Pandina Gahan J, Zhu Young, Cornblatt Barbara
Johnson & Johnson Pharmaceutical Research & Development, Titusville, New Jersey 08560, USA.
J Child Adolesc Psychopharmacol. 2009 Dec;19(6):749-56. doi: 10.1089/cap.2008.0159.
The aim of this study was to evaluate cognitive effects from long-term risperidone treatment for disruptive behavior disorders (DBDs) in children and adolescents.
Patients 5-17 years old with DBDs and an intelligence quotient (IQ) > or =54 were randomized to flexibly dosed risperidone or placebo in a 6-month recurrence prevention trial. Cognitive function was assessed with a modified California Verbal Learning Test for Children (MVLT-C) and Continuous Performance Test (CPT), which assessed vigilance through computer testing with both an easy and a hard test. Somnolence was also evaluated throughout treatment. Clinically meaningful treatment effects were assessed as changes of > or =0.5 or > or =1.0 standard deviation (SD) from baseline.
A total of 284 subjects participating in 6-month maintenance treatment had both baseline and end point cognition assessments and were included in this analysis. Significant improvements from baseline occurred in risperidone-treated subjects for CPT hard hit rates and discrimination ability (Pr) (p < 0.05 for both), and in placebo subjects for CPT easy false alarms rates (p < 0.001) and hard Pr (p < 0.05). Both the easy and hard CPTs correct mean response time worsened with placebo. The MVLT-C short-delay free recall improved significantly for both risperidone and placebo. After adjusting for country, somnolence, age, IQ, and baseline scores, no significant differences were noted in cognition between treatment groups. Clinically meaningful changes were generally similar for risperidone and placebo patients. Mild to moderate somnolence occurred in only 2% of patients treated with either risperidone or placebo. The change in cognitive testing was not different in subjects experiencing somnolence as an adverse event (AE) compared with subjects not experiencing somnolence.
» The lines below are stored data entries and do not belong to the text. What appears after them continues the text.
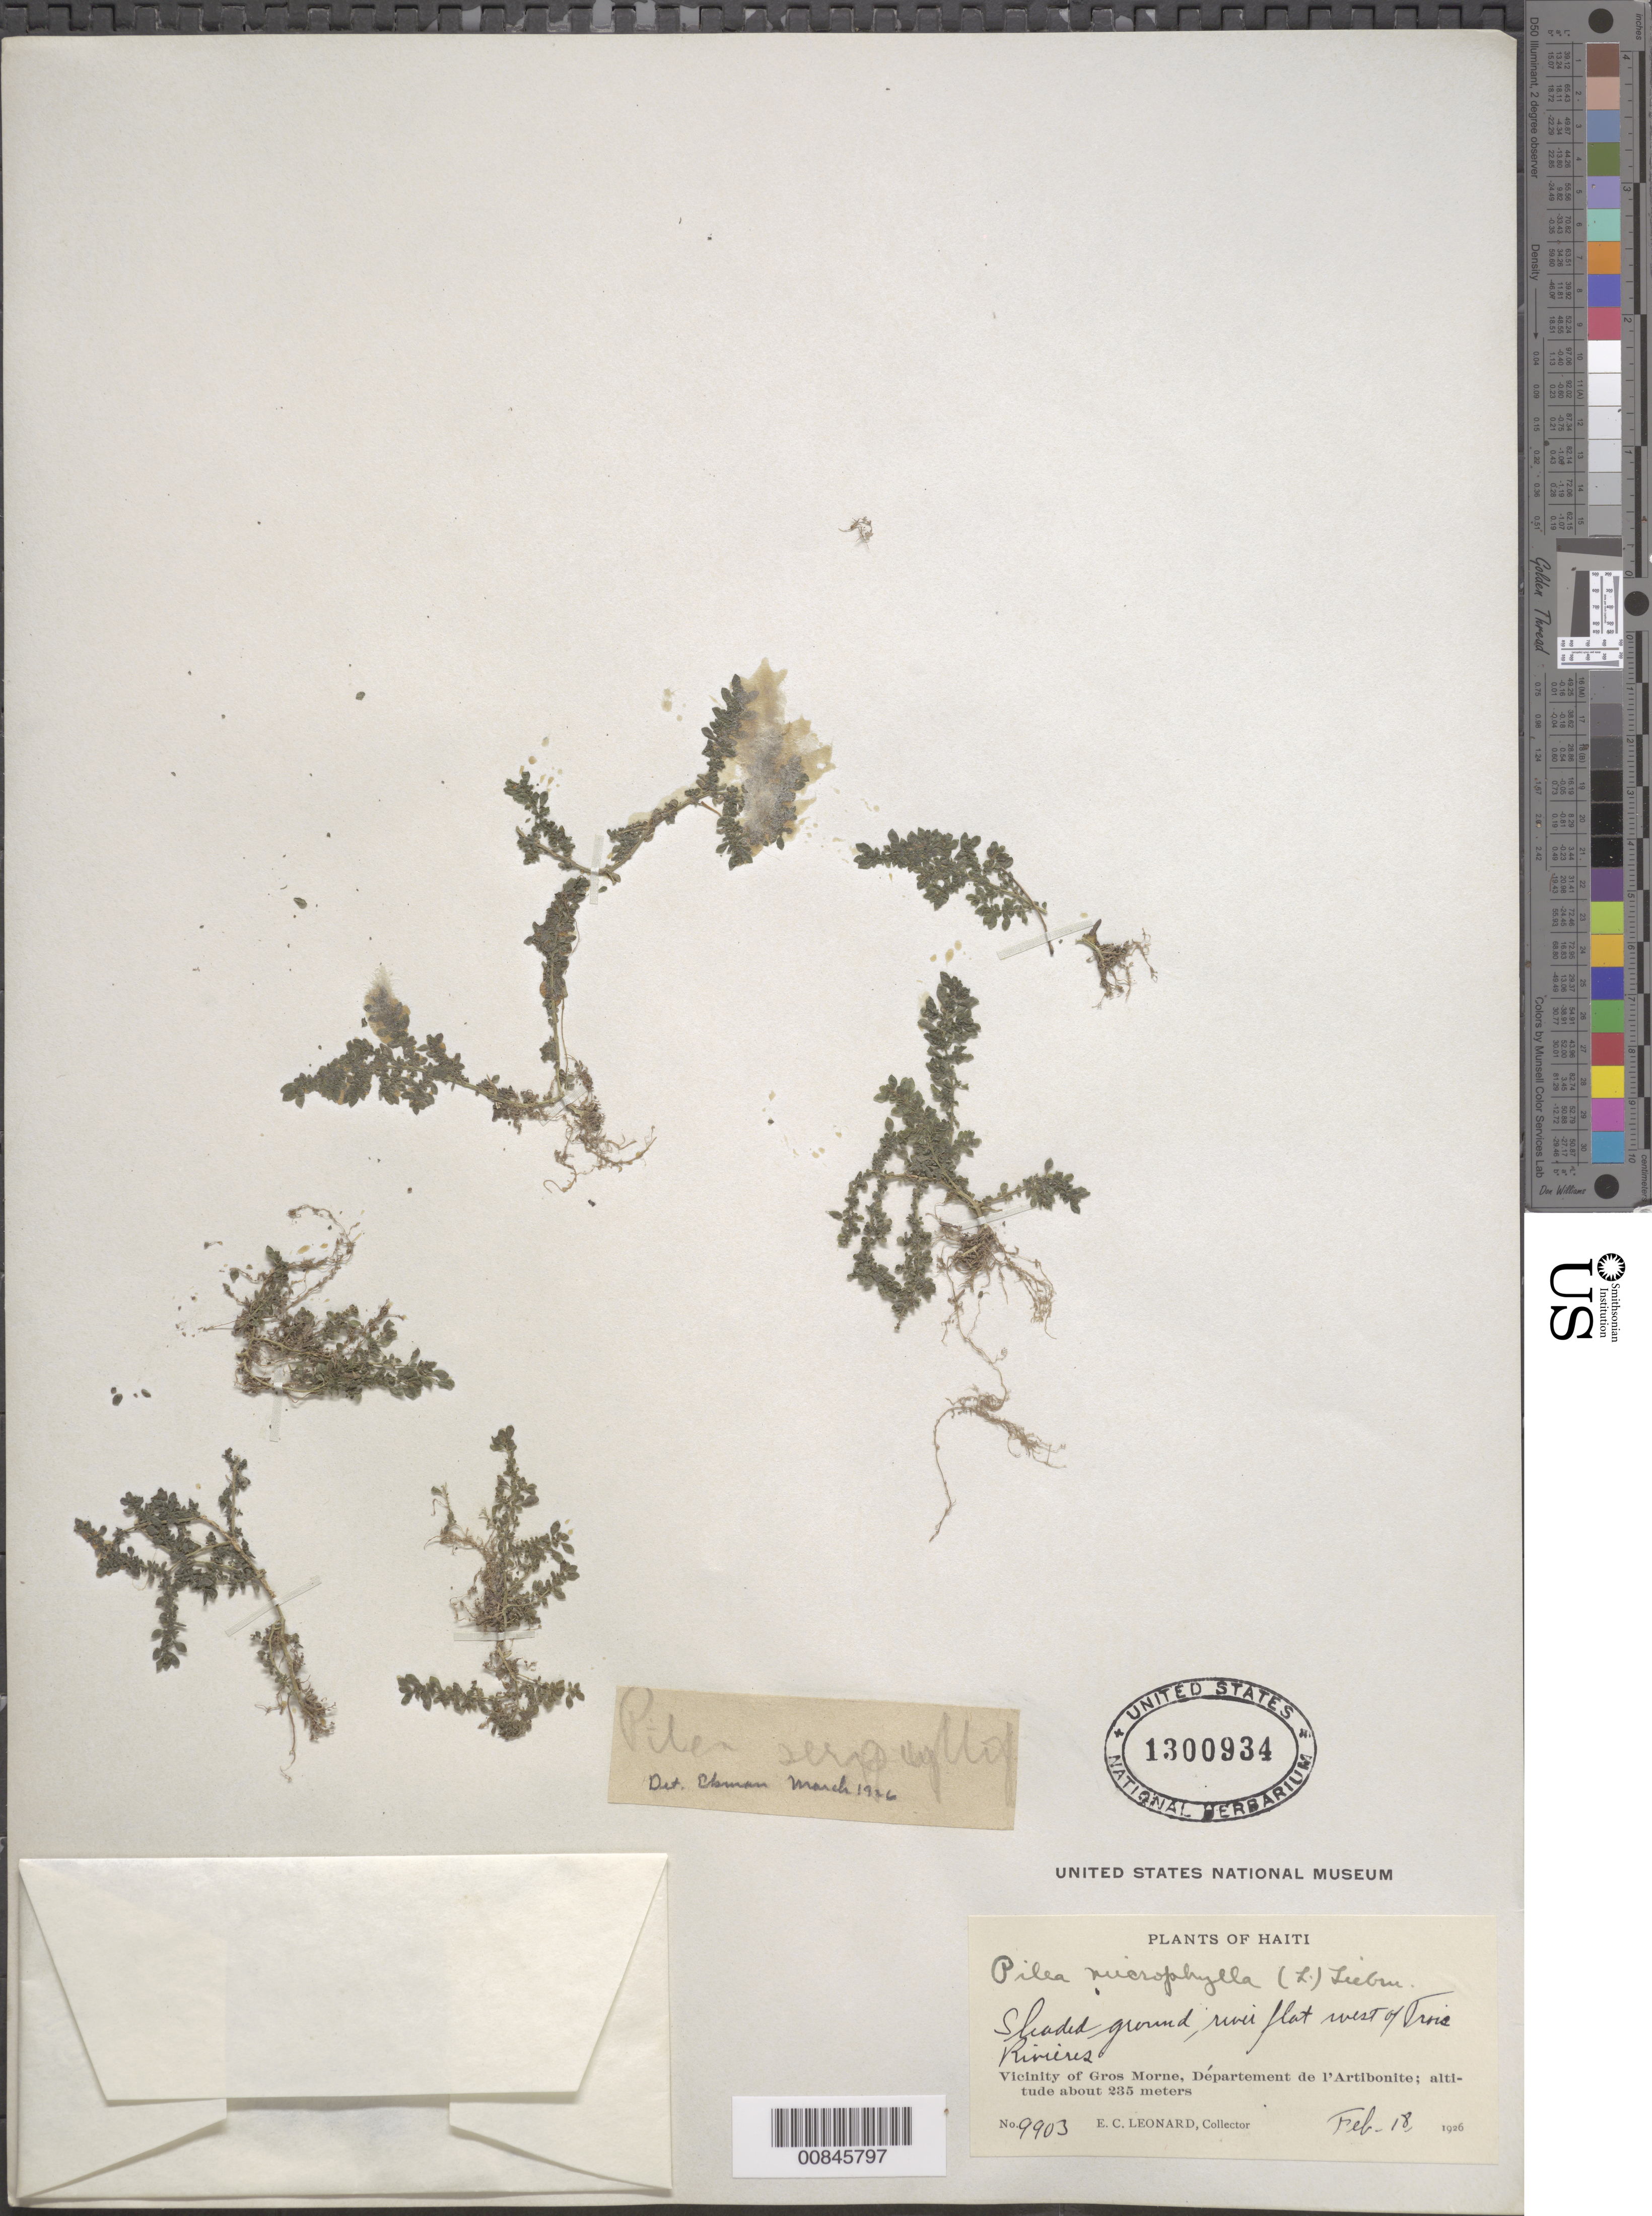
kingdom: Plantae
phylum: Tracheophyta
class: Magnoliopsida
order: Rosales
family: Urticaceae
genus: Pilea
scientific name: Pilea microphylla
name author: (L.) Liebm.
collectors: E. C. Leonard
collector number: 9903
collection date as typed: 18 Feb 1926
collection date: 1926-02-18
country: Haiti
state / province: Artibonite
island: Hispaniola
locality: River flat west of Trois Rivières. Vicinity of Gros Morne.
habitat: Shaded ground, river flat west of Trois Rivieres.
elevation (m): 235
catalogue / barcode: US 1300934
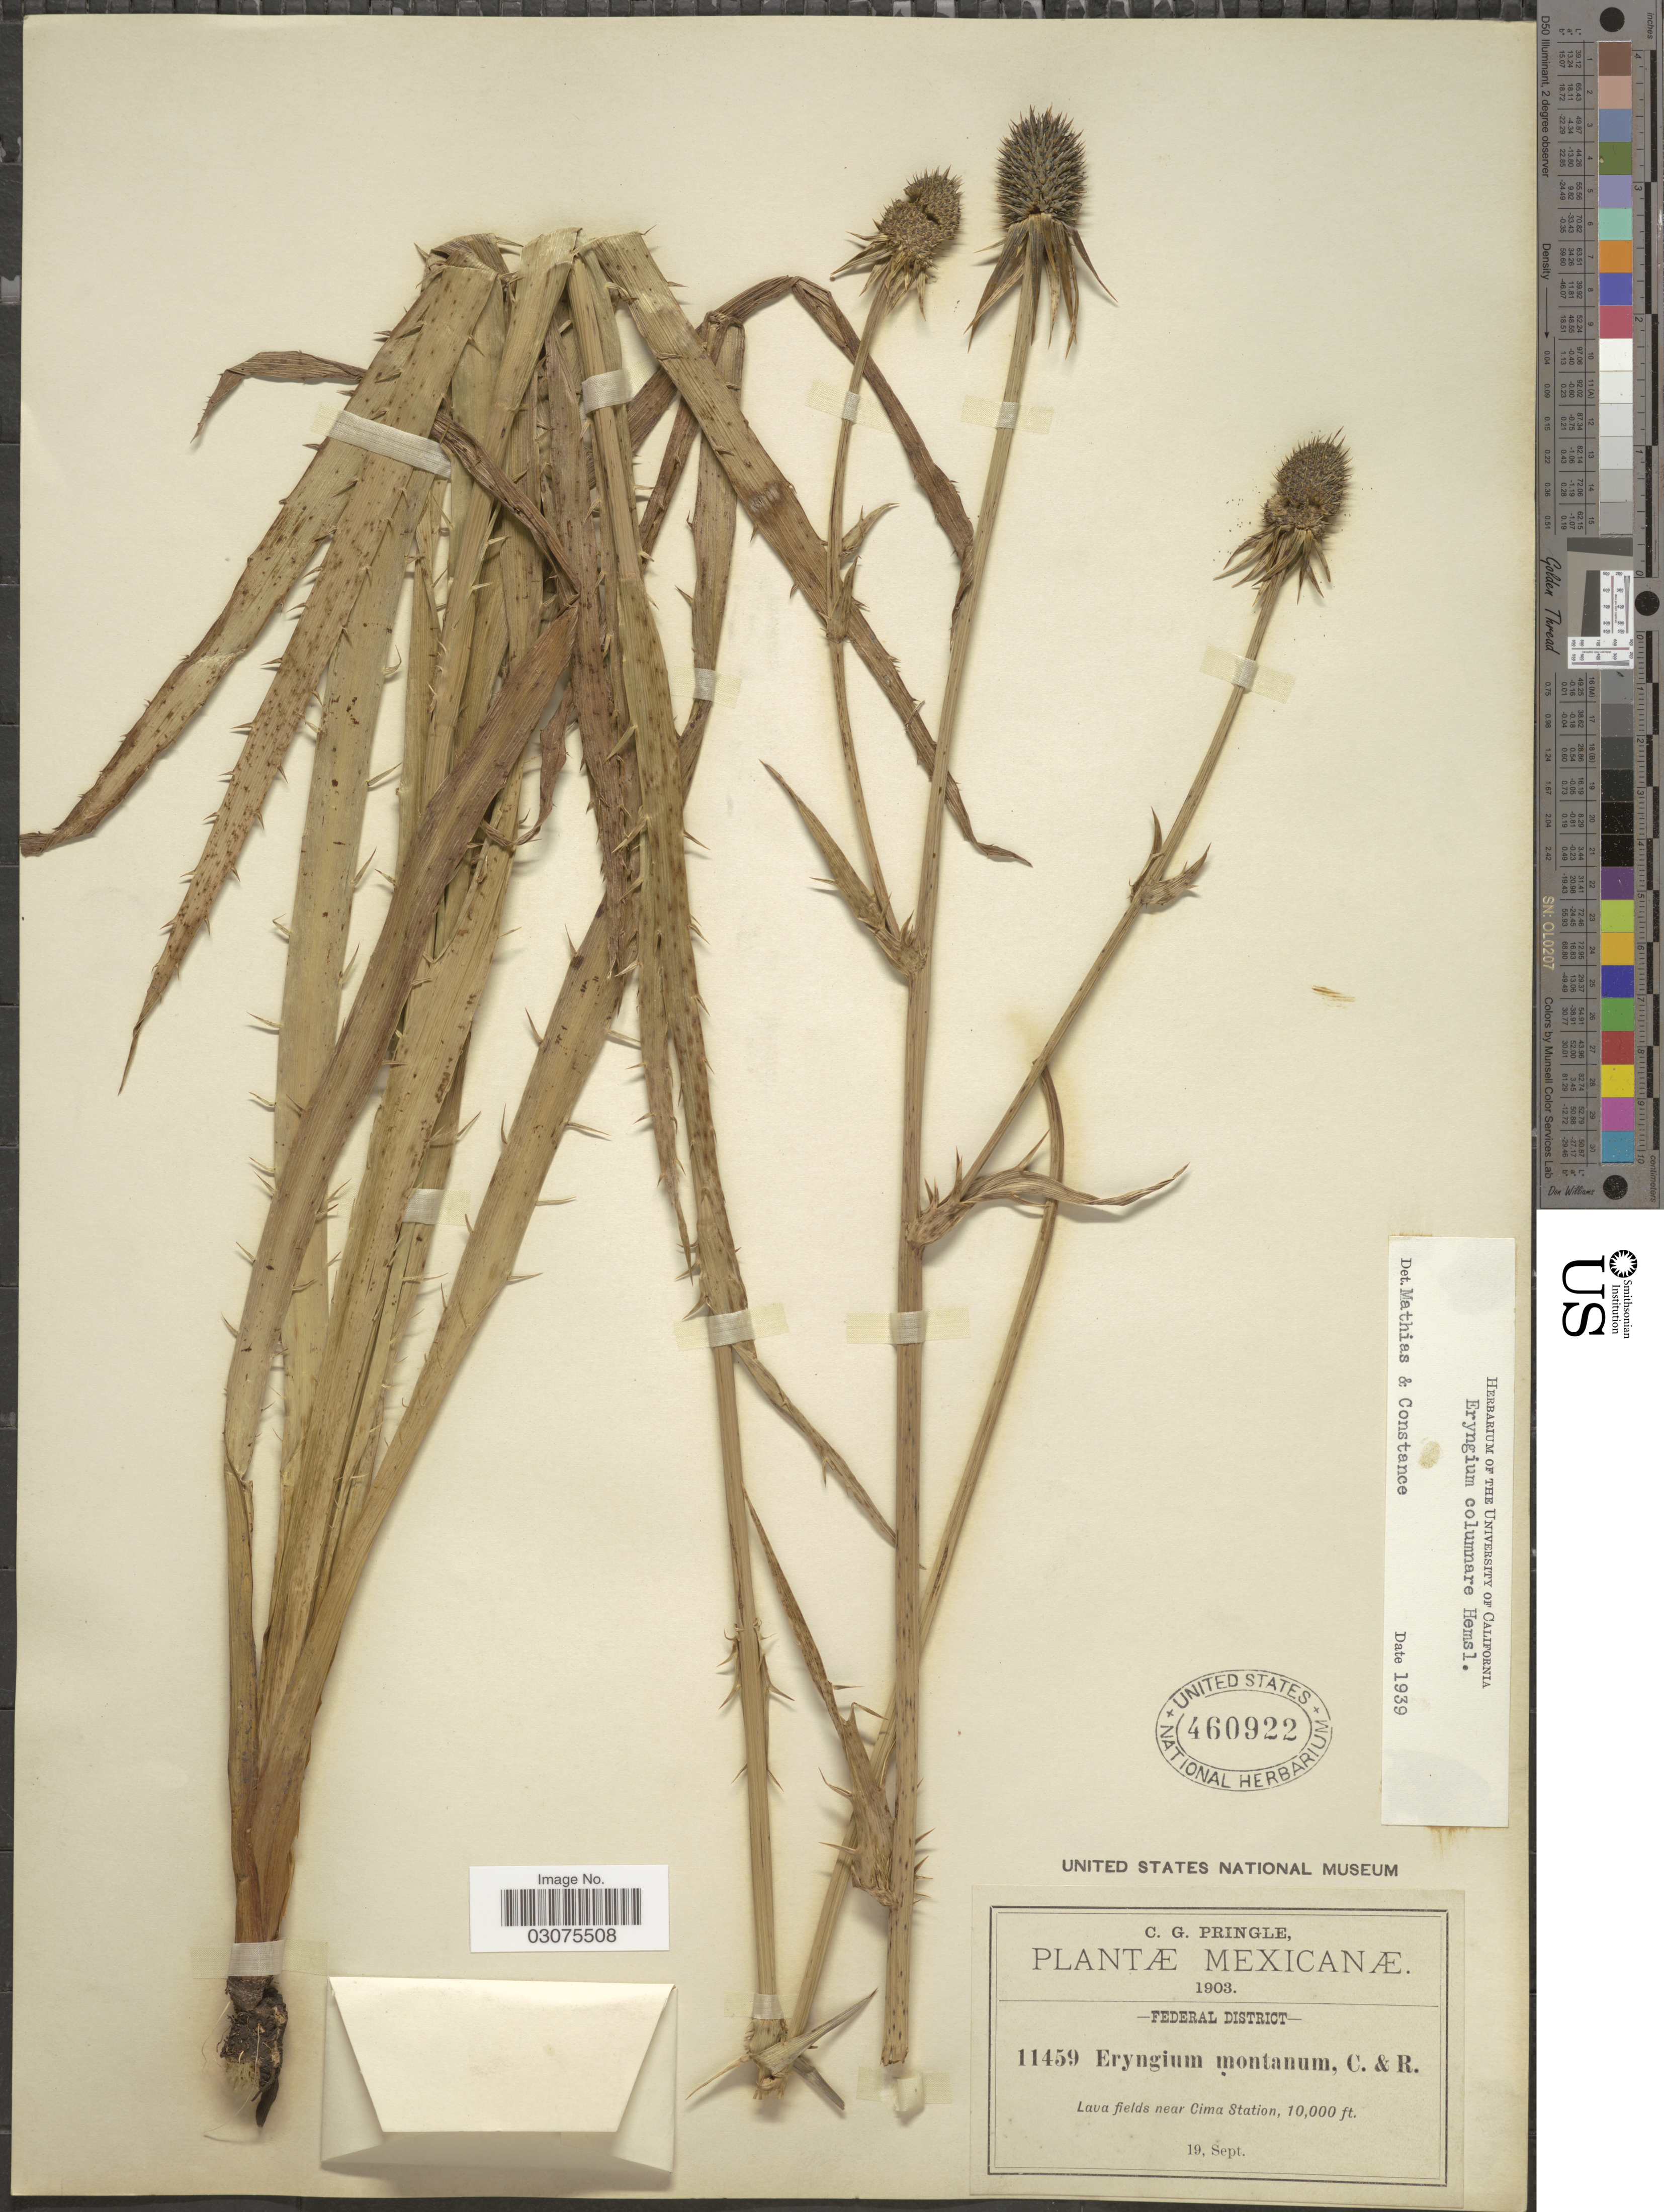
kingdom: Plantae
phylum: Tracheophyta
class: Magnoliopsida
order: Apiales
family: Apiaceae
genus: Eryngium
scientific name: Eryngium columnare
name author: Hemsl.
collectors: C. G. Pringle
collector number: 11459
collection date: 1903-09-19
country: Mexico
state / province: Distrito Federal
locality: Federal District, Lava fields near Cima Station.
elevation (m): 3048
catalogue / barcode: US 460922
Risperidone treatment resulted in no decline in cognitive function among children and adolescents. These results extend on previous results from risperidone studies in DBD in patients with lower IQ.
本研究旨在评估长期使用利培酮治疗儿童和青少年破坏性行为障碍(DBD)的认知影响。
在一项为期6个月的预防复发试验中,将年龄在5至17岁、患有DBD且智商(IQ)≥54的患者随机分为灵活给药的利培酮组或安慰剂组。使用改良的儿童加利福尼亚言语学习测试(MVLT-C)和连续性能测试(CPT)评估认知功能,CPT通过简单和困难测试的计算机测试评估警觉性。在整个治疗过程中还评估了嗜睡情况。将具有临床意义的治疗效果评估为相对于基线变化≥0.5或≥1.0标准差(SD)。
共有284名参与6个月维持治疗的受试者进行了基线和终点认知评估,并纳入本分析。利培酮治疗组受试者的CPT困难击中率和辨别能力(Pr)较基线有显著改善(两者p<0.05),安慰剂组受试者的CPT简单误报率(p<0.001)和困难Pr(p<0.05)较基线有显著改善。安慰剂组的CPT简单和困难测试的正确平均反应时间均变差。利培酮组和安慰剂组的MVLT-C短延迟自由回忆均有显著改善。在调整国家、嗜睡情况、年龄、智商和基线分数后,治疗组之间在认知方面未发现显著差异。利培酮组和安慰剂组患者具有临床意义的变化总体相似。使用利培酮或安慰剂治疗的患者中,只有2%出现轻度至中度嗜睡。作为不良事件(AE)经历嗜睡的受试者与未经历嗜睡的受试者相比,认知测试的变化没有差异。
利培酮治疗不会导致儿童和青少年认知功能下降。这些结果扩展了之前对低智商DBD患者进行的利培酮研究结果。